ECHR’s new perspective in Barbulescu v. Romania case
Under the ECHR’s decision in Case Barbulescu v. Romania as of 12nd January 2016 ECHR ruled (though a dissenting opinion was expressed by a judge from the panel) that monitoring the private use by employees of Yahoo Messenger, including the content of such, may be legitimised by the need of the employer to ensure that employees observe the internal regulations of the organization, provided that private use of internet was specifically forbidden by way of such internal regulations and the employees were informed about the potential monitoring on how the employees comply with such internal rules.
On 5 September 2017, the Judgement of the Grand Chamber in case Barbulescu v. Romania, reinstated the balance, by ascertaining that the mere employer’s need to ensure that the employees do not access the internet for private purposes at work cannot overtake in principle the right to private life of the employees. In the view of the Court, though not forbidden per se, monitoring of internet use by the employees should rely on adequate and sufficient safeguards, not met in the case at hand.

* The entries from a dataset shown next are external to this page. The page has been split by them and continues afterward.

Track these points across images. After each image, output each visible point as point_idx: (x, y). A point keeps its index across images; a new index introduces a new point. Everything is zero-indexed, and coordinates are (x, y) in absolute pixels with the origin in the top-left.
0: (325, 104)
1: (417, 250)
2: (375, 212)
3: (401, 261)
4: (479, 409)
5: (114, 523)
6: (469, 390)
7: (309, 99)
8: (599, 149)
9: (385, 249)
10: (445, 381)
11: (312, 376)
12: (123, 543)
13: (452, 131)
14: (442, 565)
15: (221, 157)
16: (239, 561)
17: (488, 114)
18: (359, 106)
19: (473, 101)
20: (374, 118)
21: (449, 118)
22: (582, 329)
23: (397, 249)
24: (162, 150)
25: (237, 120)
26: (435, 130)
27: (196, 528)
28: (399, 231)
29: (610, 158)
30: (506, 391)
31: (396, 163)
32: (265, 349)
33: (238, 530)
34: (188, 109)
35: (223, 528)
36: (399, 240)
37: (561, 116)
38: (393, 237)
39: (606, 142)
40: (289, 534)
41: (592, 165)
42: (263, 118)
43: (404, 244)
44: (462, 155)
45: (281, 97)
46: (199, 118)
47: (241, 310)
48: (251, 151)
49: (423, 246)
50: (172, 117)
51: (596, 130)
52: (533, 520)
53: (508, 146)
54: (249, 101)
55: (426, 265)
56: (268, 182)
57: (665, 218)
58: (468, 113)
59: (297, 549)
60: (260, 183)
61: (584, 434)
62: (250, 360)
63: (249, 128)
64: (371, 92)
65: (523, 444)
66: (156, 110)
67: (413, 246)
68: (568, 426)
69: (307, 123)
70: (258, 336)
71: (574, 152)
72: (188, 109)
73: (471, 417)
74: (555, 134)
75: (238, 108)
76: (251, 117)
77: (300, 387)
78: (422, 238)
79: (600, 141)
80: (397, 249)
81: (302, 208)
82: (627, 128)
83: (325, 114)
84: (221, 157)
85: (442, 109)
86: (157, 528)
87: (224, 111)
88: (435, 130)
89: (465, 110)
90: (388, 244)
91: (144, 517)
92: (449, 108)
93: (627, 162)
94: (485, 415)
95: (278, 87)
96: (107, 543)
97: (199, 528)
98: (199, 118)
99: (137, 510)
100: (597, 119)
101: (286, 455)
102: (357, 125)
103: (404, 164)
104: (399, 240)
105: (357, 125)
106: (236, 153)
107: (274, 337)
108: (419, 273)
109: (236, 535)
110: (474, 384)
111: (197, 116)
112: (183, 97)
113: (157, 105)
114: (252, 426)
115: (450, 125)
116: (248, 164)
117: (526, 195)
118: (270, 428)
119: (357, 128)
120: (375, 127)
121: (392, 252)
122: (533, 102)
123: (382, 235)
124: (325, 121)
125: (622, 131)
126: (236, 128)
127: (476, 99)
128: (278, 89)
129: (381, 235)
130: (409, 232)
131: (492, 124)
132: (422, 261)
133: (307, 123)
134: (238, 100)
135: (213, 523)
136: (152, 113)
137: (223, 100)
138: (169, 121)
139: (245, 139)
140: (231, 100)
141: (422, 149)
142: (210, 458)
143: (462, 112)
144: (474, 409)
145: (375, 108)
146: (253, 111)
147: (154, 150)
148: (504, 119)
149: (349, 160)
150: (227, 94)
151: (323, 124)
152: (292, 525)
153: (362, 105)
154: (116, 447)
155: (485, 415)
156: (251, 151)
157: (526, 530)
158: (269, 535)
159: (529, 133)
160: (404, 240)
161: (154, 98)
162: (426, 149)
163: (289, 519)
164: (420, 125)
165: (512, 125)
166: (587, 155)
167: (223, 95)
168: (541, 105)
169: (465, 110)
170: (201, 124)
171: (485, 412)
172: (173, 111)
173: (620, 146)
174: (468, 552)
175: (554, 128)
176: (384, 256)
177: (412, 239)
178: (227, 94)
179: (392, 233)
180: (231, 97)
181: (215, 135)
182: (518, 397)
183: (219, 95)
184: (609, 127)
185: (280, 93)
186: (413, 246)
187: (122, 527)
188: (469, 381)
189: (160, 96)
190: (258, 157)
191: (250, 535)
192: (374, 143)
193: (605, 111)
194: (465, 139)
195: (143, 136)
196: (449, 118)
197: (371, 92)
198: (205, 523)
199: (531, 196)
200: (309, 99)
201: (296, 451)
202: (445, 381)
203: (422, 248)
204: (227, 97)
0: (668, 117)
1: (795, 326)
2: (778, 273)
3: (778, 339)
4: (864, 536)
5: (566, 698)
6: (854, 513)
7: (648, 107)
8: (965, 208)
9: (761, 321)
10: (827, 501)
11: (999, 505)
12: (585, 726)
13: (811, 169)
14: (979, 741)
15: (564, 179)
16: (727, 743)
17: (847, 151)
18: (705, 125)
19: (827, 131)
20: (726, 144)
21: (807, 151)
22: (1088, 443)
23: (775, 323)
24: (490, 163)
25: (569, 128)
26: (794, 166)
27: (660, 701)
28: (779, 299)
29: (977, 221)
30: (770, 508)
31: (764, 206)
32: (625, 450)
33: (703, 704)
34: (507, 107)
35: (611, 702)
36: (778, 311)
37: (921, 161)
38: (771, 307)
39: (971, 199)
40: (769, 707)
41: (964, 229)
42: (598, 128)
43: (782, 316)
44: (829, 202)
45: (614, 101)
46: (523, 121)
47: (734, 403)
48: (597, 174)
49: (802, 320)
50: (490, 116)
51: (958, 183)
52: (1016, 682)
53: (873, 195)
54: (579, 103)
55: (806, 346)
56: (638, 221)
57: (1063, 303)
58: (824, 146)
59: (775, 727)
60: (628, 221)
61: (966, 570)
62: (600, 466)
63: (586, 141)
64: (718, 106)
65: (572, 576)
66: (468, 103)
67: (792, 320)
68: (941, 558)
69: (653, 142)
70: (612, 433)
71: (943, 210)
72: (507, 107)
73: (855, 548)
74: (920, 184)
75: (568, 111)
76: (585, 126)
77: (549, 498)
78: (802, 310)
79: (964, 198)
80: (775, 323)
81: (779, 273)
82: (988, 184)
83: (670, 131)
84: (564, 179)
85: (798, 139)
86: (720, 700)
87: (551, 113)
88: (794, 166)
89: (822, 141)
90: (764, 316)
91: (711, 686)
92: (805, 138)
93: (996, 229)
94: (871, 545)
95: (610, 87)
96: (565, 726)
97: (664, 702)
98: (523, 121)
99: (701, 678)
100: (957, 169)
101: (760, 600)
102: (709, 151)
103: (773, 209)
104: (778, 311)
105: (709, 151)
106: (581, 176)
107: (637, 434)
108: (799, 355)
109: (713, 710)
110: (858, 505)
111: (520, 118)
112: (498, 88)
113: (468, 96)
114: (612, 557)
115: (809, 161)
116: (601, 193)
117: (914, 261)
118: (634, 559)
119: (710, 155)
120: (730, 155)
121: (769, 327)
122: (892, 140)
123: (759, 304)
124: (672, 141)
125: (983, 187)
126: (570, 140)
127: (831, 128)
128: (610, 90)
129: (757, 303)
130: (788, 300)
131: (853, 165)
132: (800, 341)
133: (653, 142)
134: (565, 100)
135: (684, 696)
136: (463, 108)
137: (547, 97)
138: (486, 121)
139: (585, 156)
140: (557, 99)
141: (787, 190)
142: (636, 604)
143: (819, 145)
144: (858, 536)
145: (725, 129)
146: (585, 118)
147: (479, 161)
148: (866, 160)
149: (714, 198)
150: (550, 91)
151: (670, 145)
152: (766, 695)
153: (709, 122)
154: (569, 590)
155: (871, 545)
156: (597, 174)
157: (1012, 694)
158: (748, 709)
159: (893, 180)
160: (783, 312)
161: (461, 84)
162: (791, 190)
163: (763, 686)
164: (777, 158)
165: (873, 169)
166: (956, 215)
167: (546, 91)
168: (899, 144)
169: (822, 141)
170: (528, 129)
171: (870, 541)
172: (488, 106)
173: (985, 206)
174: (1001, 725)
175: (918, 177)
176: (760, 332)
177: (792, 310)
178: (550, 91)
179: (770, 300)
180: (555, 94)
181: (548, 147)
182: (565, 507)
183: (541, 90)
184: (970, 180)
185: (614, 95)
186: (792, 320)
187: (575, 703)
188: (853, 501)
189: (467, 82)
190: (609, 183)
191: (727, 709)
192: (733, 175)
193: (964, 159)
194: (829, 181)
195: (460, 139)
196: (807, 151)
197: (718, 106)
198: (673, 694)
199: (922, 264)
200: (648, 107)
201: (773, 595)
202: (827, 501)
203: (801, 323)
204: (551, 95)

Furthermore, the Court upheld that two key aspects should be considered when analysing such measures, namely whether the monitoring is proportional to the aim pursued and whether the concerned employees would be protected against arbitrariness.
Law Project repealing Law No. 677/2001
On 5 September 2017, the law project repealing Law No. 677/2001 (the current main enactment in data privacy field) was published on the Internal Affairs Minister’s website. Such law project mainly addresses (a) the supervisory competencies of The National Authority for Supervision and Protection of Personal Data (ANSPDCP), as well as (b) the administrative sanctions that may be applied by ANSPDCP, in line with the provisions of EU General Data Protection Regulation (GDPR).